Wrapping her coat tighter against the cold, Cate glanced at the lowering December sun. They’d soon be out of light to search for the deadly vehicle.
Not my case.
It wasn’t. She had accompanied Henry as an observer. This death was firmly in the county sheriff’s department’s hands.
“Anyone know him?” Henry asked as he checked the victim’s limbs for ease of movement.
“Brad Gill,” Kurt stated simultaneously with Tessa.
Everyone knew everyone on the sparsely populated island in the Pacific Northwest. Kurt, Tessa, and Cate had all been raised on Widow’s Island. Henry was the newcomer from Southern California, and Bruce was a recent transplant from Oregon.
“Why would he ride a bike on a winding road with no shoulder?” asked Henry.
“Lost his license,” said Kurt. “I can’t tell you how many times he’s been brought in for DUI. Looks like following the rules cost him his life this time.” The graying deputy was grim.
The irony made Cate wince.
“He wasn’t the nicest guy,” Kurt said, earning a curious raised brow from Henry.

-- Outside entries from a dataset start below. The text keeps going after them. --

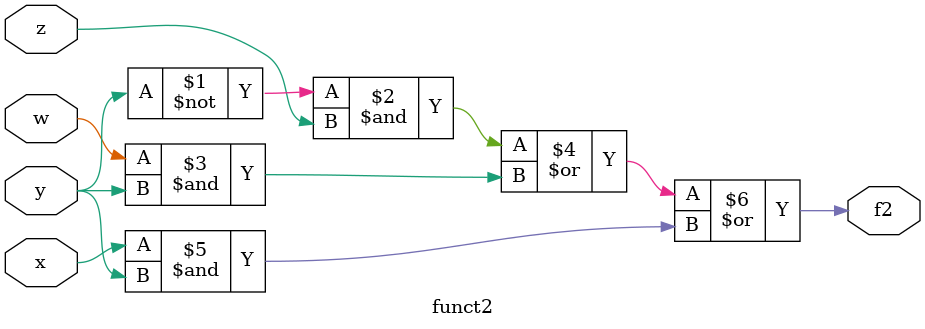
<source format=v>
module funct2(w,x,y,z,f2);
input w,x,y,z;
output f2;
assign f2=((~y & z)|( w & y )|(x & y));
endmodule
</source>
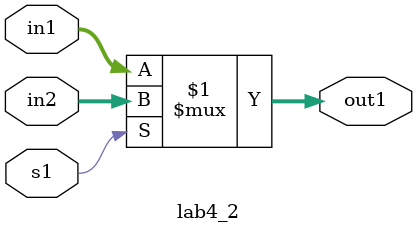
<source format=v>
`timescale 1ns / 1ps

module lab4_2(in1,in2,s1,out1);

input [7:0] in1,in2;
input s1;
output[7:0] out1;

assign out1 = (s1) ? in2:in1; 
endmodule

</source>
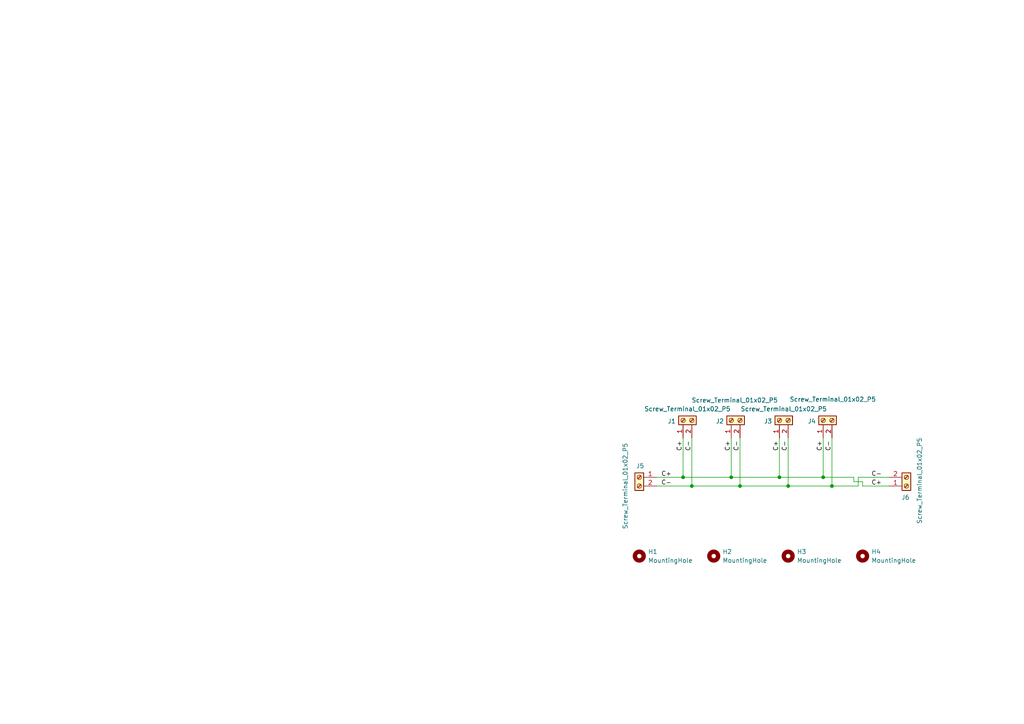
<source format=kicad_sch>
(kicad_sch
	(version 20231120)
	(generator "eeschema")
	(generator_version "8.0")
	(uuid "dbe2f342-9c5b-4954-9614-e7315eb1d78c")
	(paper "A4")
	(title_block
		(date "2025-01-16")
	)
	
	(junction
		(at 212.09 138.43)
		(diameter 0)
		(color 0 0 0 0)
		(uuid "21135c0d-62d0-46a6-992d-40f3a56a7dbe")
	)
	(junction
		(at 238.76 138.43)
		(diameter 0)
		(color 0 0 0 0)
		(uuid "3003d286-a8de-4ba9-afd3-8af8dec86081")
	)
	(junction
		(at 198.12 138.43)
		(diameter 0)
		(color 0 0 0 0)
		(uuid "449ba89a-8595-4f02-ad07-d3cb5d0a78b9")
	)
	(junction
		(at 226.06 138.43)
		(diameter 0)
		(color 0 0 0 0)
		(uuid "522f015a-862e-410e-8fda-99794ef02678")
	)
	(junction
		(at 214.63 140.97)
		(diameter 0)
		(color 0 0 0 0)
		(uuid "785a0a2d-9672-4212-b362-312c71d26bbb")
	)
	(junction
		(at 241.3 140.97)
		(diameter 0)
		(color 0 0 0 0)
		(uuid "a1d3eba3-a25a-4cfc-a2e0-8a223ccf3a0d")
	)
	(junction
		(at 228.6 140.97)
		(diameter 0)
		(color 0 0 0 0)
		(uuid "af9a4030-5869-4b4d-b360-3b35ca87879f")
	)
	(junction
		(at 200.66 140.97)
		(diameter 0)
		(color 0 0 0 0)
		(uuid "b6940d9b-f05b-4ea2-a44e-2442630412a9")
	)
	(wire
		(pts
			(xy 257.81 140.97) (xy 250.19 140.97)
		)
		(stroke
			(width 0)
			(type default)
		)
		(uuid "014f423f-1fb9-4cae-ad7f-df18cf9a6294")
	)
	(wire
		(pts
			(xy 214.63 140.97) (xy 228.6 140.97)
		)
		(stroke
			(width 0)
			(type default)
		)
		(uuid "2db643ae-06af-4470-a5ea-cb9276172717")
	)
	(wire
		(pts
			(xy 228.6 140.97) (xy 241.3 140.97)
		)
		(stroke
			(width 0)
			(type default)
		)
		(uuid "34b05499-447f-447b-a239-d2c3adce4af7")
	)
	(wire
		(pts
			(xy 250.19 139.7) (xy 247.65 139.7)
		)
		(stroke
			(width 0)
			(type default)
		)
		(uuid "44ae05ad-870d-436c-b08d-3eed97f2b31f")
	)
	(wire
		(pts
			(xy 250.19 140.97) (xy 250.19 139.7)
		)
		(stroke
			(width 0)
			(type default)
		)
		(uuid "47bda086-bc80-42e2-9aa8-2c21cfcd5d9b")
	)
	(wire
		(pts
			(xy 247.65 139.7) (xy 247.65 138.43)
		)
		(stroke
			(width 0)
			(type default)
		)
		(uuid "4b9ce0e2-abff-4d0a-98d3-bb9b3e68a43e")
	)
	(wire
		(pts
			(xy 212.09 127) (xy 212.09 138.43)
		)
		(stroke
			(width 0)
			(type default)
		)
		(uuid "4dea02bf-bdc4-41bd-b193-0def197e1ae7")
	)
	(wire
		(pts
			(xy 190.5 138.43) (xy 198.12 138.43)
		)
		(stroke
			(width 0)
			(type default)
		)
		(uuid "50133ca7-00d0-4469-bf5c-c25984187f85")
	)
	(wire
		(pts
			(xy 226.06 138.43) (xy 238.76 138.43)
		)
		(stroke
			(width 0)
			(type default)
		)
		(uuid "675d2738-9467-4cd3-93a2-35c4e3d2f0ae")
	)
	(wire
		(pts
			(xy 241.3 140.97) (xy 248.92 140.97)
		)
		(stroke
			(width 0)
			(type default)
		)
		(uuid "68557290-a812-4a33-937d-a6af880a5ad4")
	)
	(wire
		(pts
			(xy 200.66 127) (xy 200.66 140.97)
		)
		(stroke
			(width 0)
			(type default)
		)
		(uuid "82902615-084a-4a39-aa1f-ff9793061d30")
	)
	(wire
		(pts
			(xy 226.06 127) (xy 226.06 138.43)
		)
		(stroke
			(width 0)
			(type default)
		)
		(uuid "83446877-9d73-4db3-9082-2448d4a8be48")
	)
	(wire
		(pts
			(xy 214.63 127) (xy 214.63 140.97)
		)
		(stroke
			(width 0)
			(type default)
		)
		(uuid "88699531-40e1-4c99-a763-186a932d3df2")
	)
	(wire
		(pts
			(xy 212.09 138.43) (xy 226.06 138.43)
		)
		(stroke
			(width 0)
			(type default)
		)
		(uuid "a4bbdada-4657-46cf-8949-f2744ff31a36")
	)
	(wire
		(pts
			(xy 248.92 138.43) (xy 257.81 138.43)
		)
		(stroke
			(width 0)
			(type default)
		)
		(uuid "a8064653-8df5-4612-b07e-bc063d1de2b2")
	)
	(wire
		(pts
			(xy 198.12 127) (xy 198.12 138.43)
		)
		(stroke
			(width 0)
			(type default)
		)
		(uuid "a98b7acc-4d47-429f-913a-3e4df6556f0e")
	)
	(wire
		(pts
			(xy 248.92 140.97) (xy 248.92 138.43)
		)
		(stroke
			(width 0)
			(type default)
		)
		(uuid "aaeb79f3-9496-4280-b6bc-ab948bcab324")
	)
	(wire
		(pts
			(xy 238.76 138.43) (xy 247.65 138.43)
		)
		(stroke
			(width 0)
			(type default)
		)
		(uuid "abf1f109-974f-4649-afa3-a49e4c4f4d70")
	)
	(wire
		(pts
			(xy 241.3 127) (xy 241.3 140.97)
		)
		(stroke
			(width 0)
			(type default)
		)
		(uuid "af39f27d-10df-4575-ac1f-9b6afec0064d")
	)
	(wire
		(pts
			(xy 190.5 140.97) (xy 200.66 140.97)
		)
		(stroke
			(width 0)
			(type default)
		)
		(uuid "c4d4a644-03e2-4376-9833-b947d5a9ce0a")
	)
	(wire
		(pts
			(xy 200.66 140.97) (xy 214.63 140.97)
		)
		(stroke
			(width 0)
			(type default)
		)
		(uuid "e46b3b9e-18d4-4e26-8665-e31d374c0669")
	)
	(wire
		(pts
			(xy 238.76 127) (xy 238.76 138.43)
		)
		(stroke
			(width 0)
			(type default)
		)
		(uuid "ec8753b8-af80-4704-9233-bbeb7b52d9a2")
	)
	(wire
		(pts
			(xy 228.6 127) (xy 228.6 140.97)
		)
		(stroke
			(width 0)
			(type default)
		)
		(uuid "f3e85f5a-0a9b-4557-a6f1-b2d4225c92e0")
	)
	(wire
		(pts
			(xy 198.12 138.43) (xy 212.09 138.43)
		)
		(stroke
			(width 0)
			(type default)
		)
		(uuid "f9626e93-a5c6-439d-b972-f62a44274935")
	)
	(label "C-"
		(at 191.77 140.97 0)
		(effects
			(font
				(size 1.27 1.27)
			)
			(justify left bottom)
		)
		(uuid "181a473c-8ff0-436a-9ed9-18c0b71e2f7c")
	)
	(label "C-"
		(at 252.73 138.43 0)
		(effects
			(font
				(size 1.27 1.27)
			)
			(justify left bottom)
		)
		(uuid "300d3a5d-5008-4e53-836b-6bf3d18a9c69")
	)
	(label "C+"
		(at 226.06 130.81 90)
		(effects
			(font
				(size 1.27 1.27)
			)
			(justify left bottom)
		)
		(uuid "426dc37e-f7ba-42f6-a3dc-5dd307805fdd")
	)
	(label "C+"
		(at 212.09 130.81 90)
		(effects
			(font
				(size 1.27 1.27)
			)
			(justify left bottom)
		)
		(uuid "47034322-b250-4707-bdee-c4d199478f50")
	)
	(label "C+"
		(at 238.76 130.81 90)
		(effects
			(font
				(size 1.27 1.27)
			)
			(justify left bottom)
		)
		(uuid "5206ca8e-1e06-44a8-923f-e14dde1fd600")
	)
	(label "C+"
		(at 191.77 138.43 0)
		(effects
			(font
				(size 1.27 1.27)
			)
			(justify left bottom)
		)
		(uuid "584dab45-eb94-4712-a80b-595cc36b1cba")
	)
	(label "C-"
		(at 214.63 130.81 90)
		(effects
			(font
				(size 1.27 1.27)
			)
			(justify left bottom)
		)
		(uuid "5a1cd724-ea2f-4163-8bd2-d1ff6e879afc")
	)
	(label "C-"
		(at 241.3 130.81 90)
		(effects
			(font
				(size 1.27 1.27)
			)
			(justify left bottom)
		)
		(uuid "7ac16213-1bdf-4504-8852-aff5509592b3")
	)
	(label "C-"
		(at 200.66 130.81 90)
		(effects
			(font
				(size 1.27 1.27)
			)
			(justify left bottom)
		)
		(uuid "9ed8a3a8-0950-4d92-959f-9b0ef952e33f")
	)
	(label "C-"
		(at 228.6 130.81 90)
		(effects
			(font
				(size 1.27 1.27)
			)
			(justify left bottom)
		)
		(uuid "a187da27-dd29-410c-a971-a4316419c0ac")
	)
	(label "C+"
		(at 252.73 140.97 0)
		(effects
			(font
				(size 1.27 1.27)
			)
			(justify left bottom)
		)
		(uuid "dfad95d5-951c-4844-be2f-951fdb407203")
	)
	(label "C+"
		(at 198.12 130.81 90)
		(effects
			(font
				(size 1.27 1.27)
			)
			(justify left bottom)
		)
		(uuid "fdde40b2-8a54-494a-a250-4214d16af62a")
	)
	(symbol
		(lib_id "_kh_library:MountingHole")
		(at 185.42 161.29 0)
		(unit 1)
		(exclude_from_sim yes)
		(in_bom no)
		(on_board yes)
		(dnp no)
		(fields_autoplaced yes)
		(uuid "041f4eb7-8606-48a6-a02c-c4015ecc08f9")
		(property "Reference" "H1"
			(at 187.96 160.0199 0)
			(effects
				(font
					(size 1.27 1.27)
				)
				(justify left)
			)
		)
		(property "Value" "MountingHole"
			(at 187.96 162.5599 0)
			(effects
				(font
					(size 1.27 1.27)
				)
				(justify left)
			)
		)
		(property "Footprint" "_kh_library:MountingHole_2.2mm_M2_Pad_TopBottom_kh"
			(at 185.42 161.29 0)
			(effects
				(font
					(size 1.27 1.27)
				)
				(hide yes)
			)
		)
		(property "Datasheet" "~"
			(at 185.42 161.29 0)
			(effects
				(font
					(size 1.27 1.27)
				)
				(hide yes)
			)
		)
		(property "Description" "Mounting Hole without connection"
			(at 185.42 161.29 0)
			(effects
				(font
					(size 1.27 1.27)
				)
				(hide yes)
			)
		)
		(instances
			(project "CON_10pol_PIN"
				(path "/dbe2f342-9c5b-4954-9614-e7315eb1d78c"
					(reference "H1")
					(unit 1)
				)
			)
		)
	)
	(symbol
		(lib_id "_kh_library:Screw_Terminal_01x02_P5")
		(at 226.06 121.92 90)
		(unit 1)
		(exclude_from_sim no)
		(in_bom yes)
		(on_board yes)
		(dnp no)
		(uuid "07b98ca9-ae91-4b86-b833-f11e5c35afb1")
		(property "Reference" "J3"
			(at 222.758 122.174 90)
			(effects
				(font
					(size 1.27 1.27)
				)
			)
		)
		(property "Value" "Screw_Terminal_01x02_P5"
			(at 227.33 118.618 90)
			(effects
				(font
					(size 1.27 1.27)
				)
			)
		)
		(property "Footprint" "_kh_library:Screw_Terminal_01x02_P5"
			(at 226.568 110.998 90)
			(effects
				(font
					(size 1.27 1.27)
				)
				(hide yes)
			)
		)
		(property "Datasheet" "~"
			(at 226.06 121.92 0)
			(effects
				(font
					(size 1.27 1.27)
				)
				(hide yes)
			)
		)
		(property "Description" "Generic screw terminal, single row, 01x02"
			(at 227.33 113.284 90)
			(effects
				(font
					(size 1.27 1.27)
				)
				(hide yes)
			)
		)
		(pin "2"
			(uuid "3ff06f2d-3deb-4ec5-b770-10b833b93a89")
		)
		(pin "1"
			(uuid "7ea43631-d180-4179-a1be-aec8ef74cc01")
		)
		(instances
			(project "CON_2xIO_V1"
				(path "/dbe2f342-9c5b-4954-9614-e7315eb1d78c"
					(reference "J3")
					(unit 1)
				)
			)
		)
	)
	(symbol
		(lib_id "_kh_library:MountingHole")
		(at 250.19 161.29 0)
		(unit 1)
		(exclude_from_sim yes)
		(in_bom no)
		(on_board yes)
		(dnp no)
		(fields_autoplaced yes)
		(uuid "07d5158c-b9ad-49e1-af01-81a70693a463")
		(property "Reference" "H4"
			(at 252.73 160.0199 0)
			(effects
				(font
					(size 1.27 1.27)
				)
				(justify left)
			)
		)
		(property "Value" "MountingHole"
			(at 252.73 162.5599 0)
			(effects
				(font
					(size 1.27 1.27)
				)
				(justify left)
			)
		)
		(property "Footprint" "_kh_library:MountingHole_2.2mm_M2_Pad_TopBottom_kh"
			(at 250.19 161.29 0)
			(effects
				(font
					(size 1.27 1.27)
				)
				(hide yes)
			)
		)
		(property "Datasheet" "~"
			(at 250.19 161.29 0)
			(effects
				(font
					(size 1.27 1.27)
				)
				(hide yes)
			)
		)
		(property "Description" "Mounting Hole without connection"
			(at 250.19 161.29 0)
			(effects
				(font
					(size 1.27 1.27)
				)
				(hide yes)
			)
		)
		(instances
			(project "CON_10pol_PIN"
				(path "/dbe2f342-9c5b-4954-9614-e7315eb1d78c"
					(reference "H4")
					(unit 1)
				)
			)
		)
	)
	(symbol
		(lib_id "_kh_library:Screw_Terminal_01x02_P5")
		(at 185.42 138.43 0)
		(mirror y)
		(unit 1)
		(exclude_from_sim no)
		(in_bom yes)
		(on_board yes)
		(dnp no)
		(uuid "0a02fdc8-9272-48be-9218-c3bd2761e4ea")
		(property "Reference" "J5"
			(at 185.674 135.128 0)
			(effects
				(font
					(size 1.27 1.27)
				)
			)
		)
		(property "Value" "Screw_Terminal_01x02_P5"
			(at 181.356 140.97 90)
			(effects
				(font
					(size 1.27 1.27)
				)
			)
		)
		(property "Footprint" "_kh_library:Screw_Terminal_01x02_P5"
			(at 174.498 138.938 90)
			(effects
				(font
					(size 1.27 1.27)
				)
				(hide yes)
			)
		)
		(property "Datasheet" "~"
			(at 185.42 138.43 0)
			(effects
				(font
					(size 1.27 1.27)
				)
				(hide yes)
			)
		)
		(property "Description" "Generic screw terminal, single row, 01x02"
			(at 176.784 139.7 90)
			(effects
				(font
					(size 1.27 1.27)
				)
				(hide yes)
			)
		)
		(pin "2"
			(uuid "7efcb287-8711-45f1-80ca-d2819e01416b")
		)
		(pin "1"
			(uuid "220eb8f7-66ed-4b7a-8802-3bb17985307c")
		)
		(instances
			(project ""
				(path "/dbe2f342-9c5b-4954-9614-e7315eb1d78c"
					(reference "J5")
					(unit 1)
				)
			)
		)
	)
	(symbol
		(lib_id "_kh_library:Screw_Terminal_01x02_P5")
		(at 262.89 140.97 0)
		(mirror x)
		(unit 1)
		(exclude_from_sim no)
		(in_bom yes)
		(on_board yes)
		(dnp no)
		(uuid "68dcffa7-00e2-4be4-b7b4-5b7514c76ed9")
		(property "Reference" "J6"
			(at 262.636 144.272 0)
			(effects
				(font
					(size 1.27 1.27)
				)
			)
		)
		(property "Value" "Screw_Terminal_01x02_P5"
			(at 266.7 139.446 90)
			(effects
				(font
					(size 1.27 1.27)
				)
			)
		)
		(property "Footprint" "_kh_library:Screw_Terminal_01x02_P5"
			(at 273.812 140.462 90)
			(effects
				(font
					(size 1.27 1.27)
				)
				(hide yes)
			)
		)
		(property "Datasheet" "~"
			(at 262.89 140.97 0)
			(effects
				(font
					(size 1.27 1.27)
				)
				(hide yes)
			)
		)
		(property "Description" "Generic screw terminal, single row, 01x02"
			(at 271.526 139.7 90)
			(effects
				(font
					(size 1.27 1.27)
				)
				(hide yes)
			)
		)
		(pin "2"
			(uuid "ca9abe09-8ad6-4421-99f1-53fc9891b207")
		)
		(pin "1"
			(uuid "6352b8e4-c263-4b42-9f85-52fd9b62cbf8")
		)
		(instances
			(project "CON_2xIO_V1"
				(path "/dbe2f342-9c5b-4954-9614-e7315eb1d78c"
					(reference "J6")
					(unit 1)
				)
			)
		)
	)
	(symbol
		(lib_id "_kh_library:MountingHole")
		(at 207.01 161.29 0)
		(unit 1)
		(exclude_from_sim yes)
		(in_bom no)
		(on_board yes)
		(dnp no)
		(fields_autoplaced yes)
		(uuid "9db88451-5390-44f2-afc1-a73e8804fc84")
		(property "Reference" "H2"
			(at 209.55 160.0199 0)
			(effects
				(font
					(size 1.27 1.27)
				)
				(justify left)
			)
		)
		(property "Value" "MountingHole"
			(at 209.55 162.5599 0)
			(effects
				(font
					(size 1.27 1.27)
				)
				(justify left)
			)
		)
		(property "Footprint" "_kh_library:MountingHole_2.2mm_M2_Pad_TopBottom_kh"
			(at 207.01 161.29 0)
			(effects
				(font
					(size 1.27 1.27)
				)
				(hide yes)
			)
		)
		(property "Datasheet" "~"
			(at 207.01 161.29 0)
			(effects
				(font
					(size 1.27 1.27)
				)
				(hide yes)
			)
		)
		(property "Description" "Mounting Hole without connection"
			(at 207.01 161.29 0)
			(effects
				(font
					(size 1.27 1.27)
				)
				(hide yes)
			)
		)
		(instances
			(project "CON_10pol_PIN"
				(path "/dbe2f342-9c5b-4954-9614-e7315eb1d78c"
					(reference "H2")
					(unit 1)
				)
			)
		)
	)
	(symbol
		(lib_id "_kh_library:Screw_Terminal_01x02_P5")
		(at 238.76 121.92 90)
		(unit 1)
		(exclude_from_sim no)
		(in_bom yes)
		(on_board yes)
		(dnp no)
		(uuid "ad5de8eb-8c39-4520-9408-11dc5098acb4")
		(property "Reference" "J4"
			(at 235.458 122.174 90)
			(effects
				(font
					(size 1.27 1.27)
				)
			)
		)
		(property "Value" "Screw_Terminal_01x02_P5"
			(at 241.554 115.824 90)
			(effects
				(font
					(size 1.27 1.27)
				)
			)
		)
		(property "Footprint" "_kh_library:Screw_Terminal_01x02_P5"
			(at 239.268 110.998 90)
			(effects
				(font
					(size 1.27 1.27)
				)
				(hide yes)
			)
		)
		(property "Datasheet" "~"
			(at 238.76 121.92 0)
			(effects
				(font
					(size 1.27 1.27)
				)
				(hide yes)
			)
		)
		(property "Description" "Generic screw terminal, single row, 01x02"
			(at 240.03 113.284 90)
			(effects
				(font
					(size 1.27 1.27)
				)
				(hide yes)
			)
		)
		(pin "2"
			(uuid "96da4e87-ab2a-4975-8446-06d2d68ef983")
		)
		(pin "1"
			(uuid "31f9f733-e294-4c46-8d84-e74f166ea720")
		)
		(instances
			(project "CON_2xIO_V1"
				(path "/dbe2f342-9c5b-4954-9614-e7315eb1d78c"
					(reference "J4")
					(unit 1)
				)
			)
		)
	)
	(symbol
		(lib_id "_kh_library:MountingHole")
		(at 228.6 161.29 0)
		(unit 1)
		(exclude_from_sim yes)
		(in_bom no)
		(on_board yes)
		(dnp no)
		(fields_autoplaced yes)
		(uuid "bda3d9d0-a097-4ab6-b996-16fb7778c61e")
		(property "Reference" "H3"
			(at 231.14 160.0199 0)
			(effects
				(font
					(size 1.27 1.27)
				)
				(justify left)
			)
		)
		(property "Value" "MountingHole"
			(at 231.14 162.5599 0)
			(effects
				(font
					(size 1.27 1.27)
				)
				(justify left)
			)
		)
		(property "Footprint" "_kh_library:MountingHole_2.2mm_M2_Pad_TopBottom_kh"
			(at 228.6 161.29 0)
			(effects
				(font
					(size 1.27 1.27)
				)
				(hide yes)
			)
		)
		(property "Datasheet" "~"
			(at 228.6 161.29 0)
			(effects
				(font
					(size 1.27 1.27)
				)
				(hide yes)
			)
		)
		(property "Description" "Mounting Hole without connection"
			(at 228.6 161.29 0)
			(effects
				(font
					(size 1.27 1.27)
				)
				(hide yes)
			)
		)
		(instances
			(project "CON_10pol_PIN"
				(path "/dbe2f342-9c5b-4954-9614-e7315eb1d78c"
					(reference "H3")
					(unit 1)
				)
			)
		)
	)
	(symbol
		(lib_id "_kh_library:Screw_Terminal_01x02_P5")
		(at 198.12 121.92 90)
		(unit 1)
		(exclude_from_sim no)
		(in_bom yes)
		(on_board yes)
		(dnp no)
		(uuid "eaa2042c-590a-45b3-8eef-009476f3abe1")
		(property "Reference" "J1"
			(at 194.818 122.174 90)
			(effects
				(font
					(size 1.27 1.27)
				)
			)
		)
		(property "Value" "Screw_Terminal_01x02_P5"
			(at 199.39 118.618 90)
			(effects
				(font
					(size 1.27 1.27)
				)
			)
		)
		(property "Footprint" "_kh_library:Screw_Terminal_01x02_P5"
			(at 198.628 110.998 90)
			(effects
				(font
					(size 1.27 1.27)
				)
				(hide yes)
			)
		)
		(property "Datasheet" "~"
			(at 198.12 121.92 0)
			(effects
				(font
					(size 1.27 1.27)
				)
				(hide yes)
			)
		)
		(property "Description" "Generic screw terminal, single row, 01x02"
			(at 199.39 113.284 90)
			(effects
				(font
					(size 1.27 1.27)
				)
				(hide yes)
			)
		)
		(pin "2"
			(uuid "64ea2c96-302d-414c-906e-ee0f9d0dc6c0")
		)
		(pin "1"
			(uuid "5ae8d10b-a221-4b20-a80d-69bde61e60e7")
		)
		(instances
			(project "CON_2pol_141"
				(path "/dbe2f342-9c5b-4954-9614-e7315eb1d78c"
					(reference "J1")
					(unit 1)
				)
			)
		)
	)
	(symbol
		(lib_id "_kh_library:Screw_Terminal_01x02_P5")
		(at 212.09 121.92 90)
		(unit 1)
		(exclude_from_sim no)
		(in_bom yes)
		(on_board yes)
		(dnp no)
		(uuid "ec59f4d3-6bc6-409e-8b1e-451571cea804")
		(property "Reference" "J2"
			(at 208.788 122.174 90)
			(effects
				(font
					(size 1.27 1.27)
				)
			)
		)
		(property "Value" "Screw_Terminal_01x02_P5"
			(at 213.106 116.078 90)
			(effects
				(font
					(size 1.27 1.27)
				)
			)
		)
		(property "Footprint" "_kh_library:Screw_Terminal_01x02_P5"
			(at 212.598 110.998 90)
			(effects
				(font
					(size 1.27 1.27)
				)
				(hide yes)
			)
		)
		(property "Datasheet" "~"
			(at 212.09 121.92 0)
			(effects
				(font
					(size 1.27 1.27)
				)
				(hide yes)
			)
		)
		(property "Description" "Generic screw terminal, single row, 01x02"
			(at 213.36 113.284 90)
			(effects
				(font
					(size 1.27 1.27)
				)
				(hide yes)
			)
		)
		(pin "2"
			(uuid "b7f13f3e-e55b-4825-ab38-edf3fc67ef97")
		)
		(pin "1"
			(uuid "ace89e4e-b000-434d-add7-e6353efed6d7")
		)
		(instances
			(project "CON_2pol_141"
				(path "/dbe2f342-9c5b-4954-9614-e7315eb1d78c"
					(reference "J2")
					(unit 1)
				)
			)
		)
	)
	(sheet_instances
		(path "/"
			(page "1")
		)
	)
)

</source>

“You’re being kind,” said Tessa. “He was a jerk. The type who enjoyed pissing off everyone. Most people avoided him.”
“The accident was recent,” Henry said quickly. Cate suspected he was tactfully changing the conversation’s direction. “Some of the blood is still wet, and there’s no sign that rigor has started.”
“This road is very quiet,” said Cate. “But it does have some traffic.”
“Clearly.” Kurt’s tone was flat. “I’ll have Bruce check the vehicles leaving on tomorrow’s ferry. The damage caused by this accident should be obvious.”
“Someone is going to have a shitty Christmas in a couple weeks,” Henry said. He’d stood but continued to study Brad Gill’s contorted body.
Cate saw Tessa and Kurt exchange a look at Henry’s comment. “What is it?” she asked.
“Brad was estranged from his father,” Kurt said. “There are no other relatives around that I know of. The two of them had words every time they bumped into each other in town. We were called to separate them several times.”
“What was the issue?” asked Henry.
“That basically Brad was a lousy excuse for a human being,” said Tessa. “A lotta anger between them.” She sighed. “Jon Gill’s home will be my first visit.”
“Wait a minute.” The name had set off bells in Cate’s brain. “Jon Gill is the guy we wanted to talk to about Samantha. He used to own the orchard where her necklace was found.”
Tessa blinked as a dozen emotions flickered across her face, and she touched the small pendant at her neck.
Twenty years ago the third member of Cate and Tessa’s teenage trio, Samantha Bishop, had vanished, her coat left at the top of the deadly Widow’s Walk. The police investigation had never determined if she’d jumped from the high cliff, been kidnapped, or simply left the island. But Cate and Tessa knew their best friend would have never disappeared on purpose without telling them first.
A few days ago, Tessa had found Samantha’s necklace in the orchard’s pump house. Cate’s grandmother had given the three girls each a necklace with a portion of a heart that said “Sisters” on the back. Cate and Tessa had already decided to take another look into the cold case of Samantha’s disappearance, but the discovery of the necklace had opened up a fresh lead in their personal investigation.